Продолжая этот сюжет, следует отметить: в случае Тристана и Изольды приворотное зелье не просто вызвало страсть, но преобразило в нее имевшую место первоначальную взаимную ненависть будущих влюбленных. Такая ситуация возникает достаточно часто: ненависть обнажает их половую полярность и соответственно сильную напряженность отношений, переходящую в сжимающееся, все раздавливающее кольцо взаимной любви, в которой внешние препятствия и индивидуальные проявления личности уже остаются где-то внизу.
23. Сладострастие и страдание. Садомазохистский комплекс
Как мы уже показывали, большинство древних божеств любви были одновременно и божествами смерти. Вера в такое единство всегда создавала совокупность представлений и идей. Если метафизически любовь-страсть всегда трансцендентна, то психологически каждая любовь, даже обычная, физическая, содержит в себе элемент разрушения, саморазрушения и страдания — "удовольствие" и "наслаждение" имеют изнанку, причем грубую.

Вопросы к тексту >>
1. Определите, согласуются ли с фрагментом о любви и страдании следующие утверждения: (a) у Тристана и Изольды приворотное зелье превратило первоначальную взаимную ненависть в страсть; (b) большинство древних божеств любви одновременно были божествами плодородия; (c) элемент разрушения психологически присущ только любви-страсти, но не обычной любви. Для каждого утверждения ответьте «да» или «нет» и точно процитируйте решающие слова фрагмента.
2. Перепишите часть фрагмента о любви и страдании, начиная со слов "23. Сладострастие и" и заканчивая словами "изнанку, причем грубую.". Подставьте при этом "божествами войны" вместо "божествами смерти".
3. Напишите продолжение фрагмента о любви и страдании, которое начинается сразу после его последнего предложения.

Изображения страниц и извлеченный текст
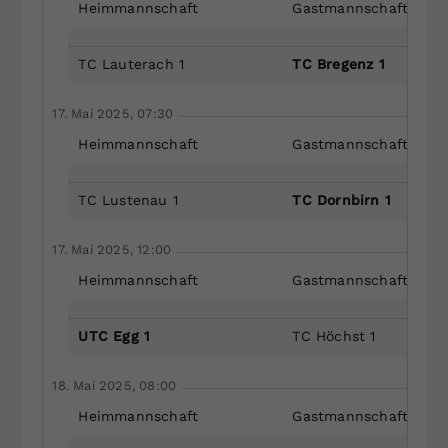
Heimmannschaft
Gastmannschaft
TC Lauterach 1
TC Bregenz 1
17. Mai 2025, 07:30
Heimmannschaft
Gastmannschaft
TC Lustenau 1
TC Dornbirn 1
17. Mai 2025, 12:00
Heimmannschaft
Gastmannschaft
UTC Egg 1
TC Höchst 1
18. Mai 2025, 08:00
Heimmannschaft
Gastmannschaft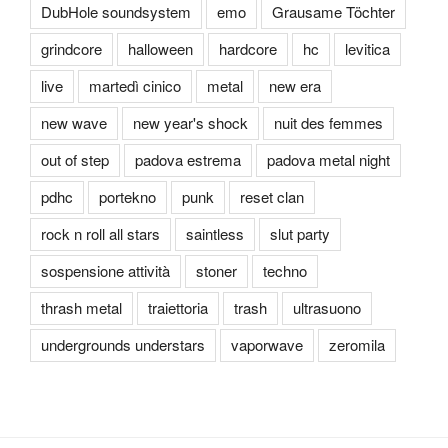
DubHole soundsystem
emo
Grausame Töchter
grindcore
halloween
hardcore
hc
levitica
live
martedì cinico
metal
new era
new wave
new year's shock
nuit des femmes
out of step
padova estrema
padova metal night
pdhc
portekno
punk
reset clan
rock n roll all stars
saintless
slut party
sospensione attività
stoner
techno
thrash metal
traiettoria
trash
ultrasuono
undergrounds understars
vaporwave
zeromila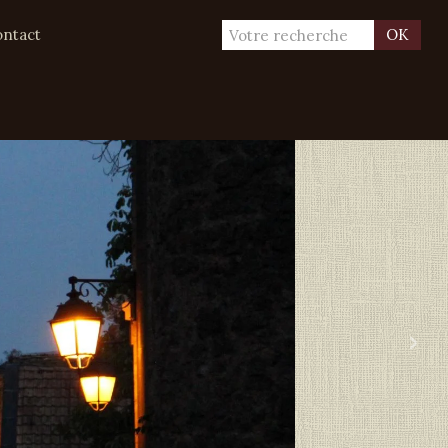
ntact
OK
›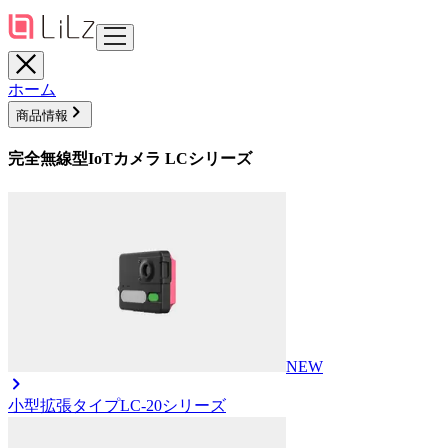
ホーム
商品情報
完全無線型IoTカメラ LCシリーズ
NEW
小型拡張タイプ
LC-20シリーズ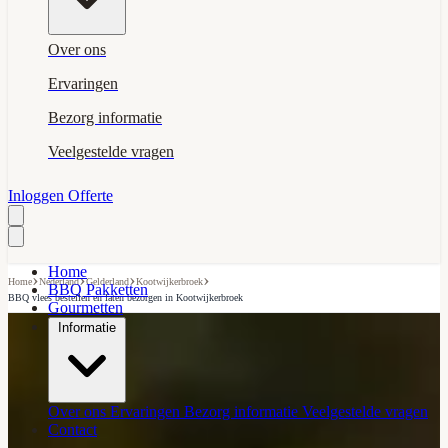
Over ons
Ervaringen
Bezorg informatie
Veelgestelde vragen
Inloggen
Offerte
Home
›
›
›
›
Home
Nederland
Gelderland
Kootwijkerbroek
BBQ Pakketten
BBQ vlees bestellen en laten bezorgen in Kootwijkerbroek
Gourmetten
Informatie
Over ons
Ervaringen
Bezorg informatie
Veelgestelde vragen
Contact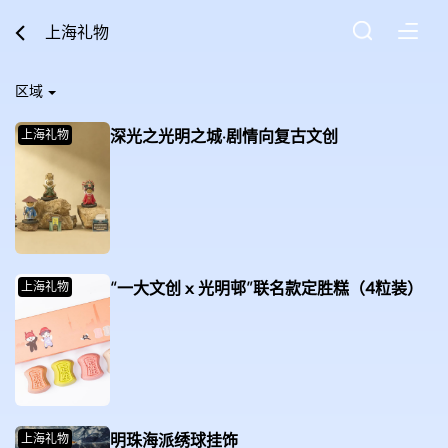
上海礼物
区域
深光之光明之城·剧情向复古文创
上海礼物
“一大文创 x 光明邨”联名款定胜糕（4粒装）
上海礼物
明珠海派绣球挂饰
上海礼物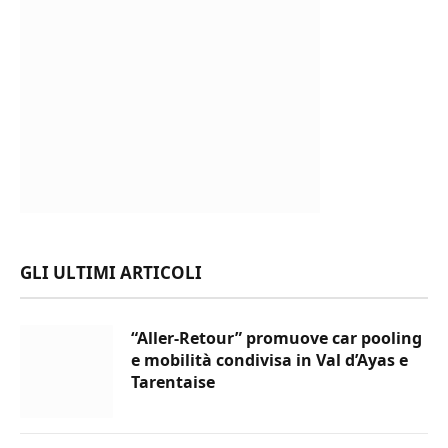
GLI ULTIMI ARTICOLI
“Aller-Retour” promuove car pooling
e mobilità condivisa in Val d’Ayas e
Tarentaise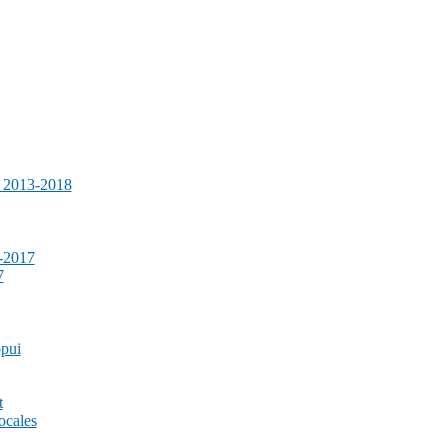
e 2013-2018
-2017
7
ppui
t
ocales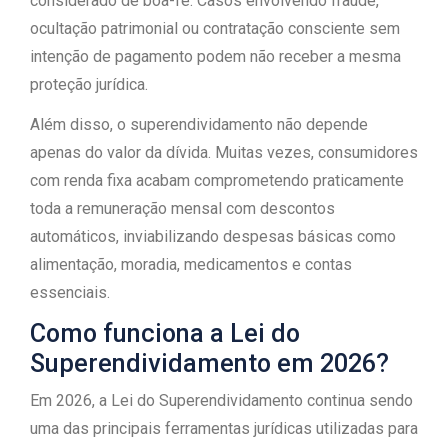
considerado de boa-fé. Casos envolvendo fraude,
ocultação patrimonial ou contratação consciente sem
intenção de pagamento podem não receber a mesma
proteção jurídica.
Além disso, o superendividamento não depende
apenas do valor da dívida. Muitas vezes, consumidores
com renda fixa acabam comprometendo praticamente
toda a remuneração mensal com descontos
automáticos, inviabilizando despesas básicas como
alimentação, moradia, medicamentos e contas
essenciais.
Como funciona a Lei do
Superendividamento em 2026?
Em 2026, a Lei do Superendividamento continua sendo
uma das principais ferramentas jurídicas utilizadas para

Результаты выполнения >>
1.
(a) Да: «приворотное зелье не просто вызвало страсть, но преобразило в нее имевшую место первоначальную взаимную ненависть будущих влюбленных».
(b) Нет: «большинство древних божеств любви были одновременно и божествами смерти».
(c) Нет: «психологически каждая любовь, даже обычная, физическая, содержит в себе элемент разрушения».

2.
23. Сладострастие и страдание. Садомазохистский комплекс
Как мы уже показывали, большинство древних божеств любви были одновременно и божествами войны. Вера в такое единство всегда создавала совокупность представлений и идей. Если метафизически любовь-страсть всегда трансцендентна, то психологически каждая любовь, даже обычная, физическая, содержит в себе элемент разрушения, саморазрушения и страдания — "удовольствие" и "наслаждение" имеют изнанку, причем грубую.

3.
И, очевидно, что тема смерти соседствует с любовной не только у романтиков, но и в обычном жаргоне влюбленных: "я люблю тебя до смерти", "я смертельно тебя хочу" и т. п. — все это так банально, что не хочется перечислять; однако конечный смысл всего этого совпадает с античным cupio dissolvi[287]. В стихотворении "Любовь и смерть" ("Amour et mort") Леопарди говорит о "жажде смерти", которой "истинная и страстная любовь есть начало". Это вытекает и из углубленного анализа феномена наслаждения. Вслед за Мечниковым, фрейдисты констатировали существование Todestrieb[288], жажды смерти, разрушения, лежащей "по ту сторону принципа удовольствия". Они считают, что есть биологический антагонизм между жаждой смерти и сексуальным влечением[289]. И тогда остается лишь описывать формы и "взвешивать" смесь либидо (удовольствия) и разрушения-саморазрушения, в разных сочетаниях присутствующих повсюду. Вспомним описание фонтана у д'Аннунцио (в "Vergini delle Roccie"), заканчивающееся напоминанием древней мудрости: "Spectarunt nuptas hic se Mors atque voluptas-Unis (fata ferat), quem quo, vultas erat"[290]. Отсюда неразрывная связь сексуальности и боли.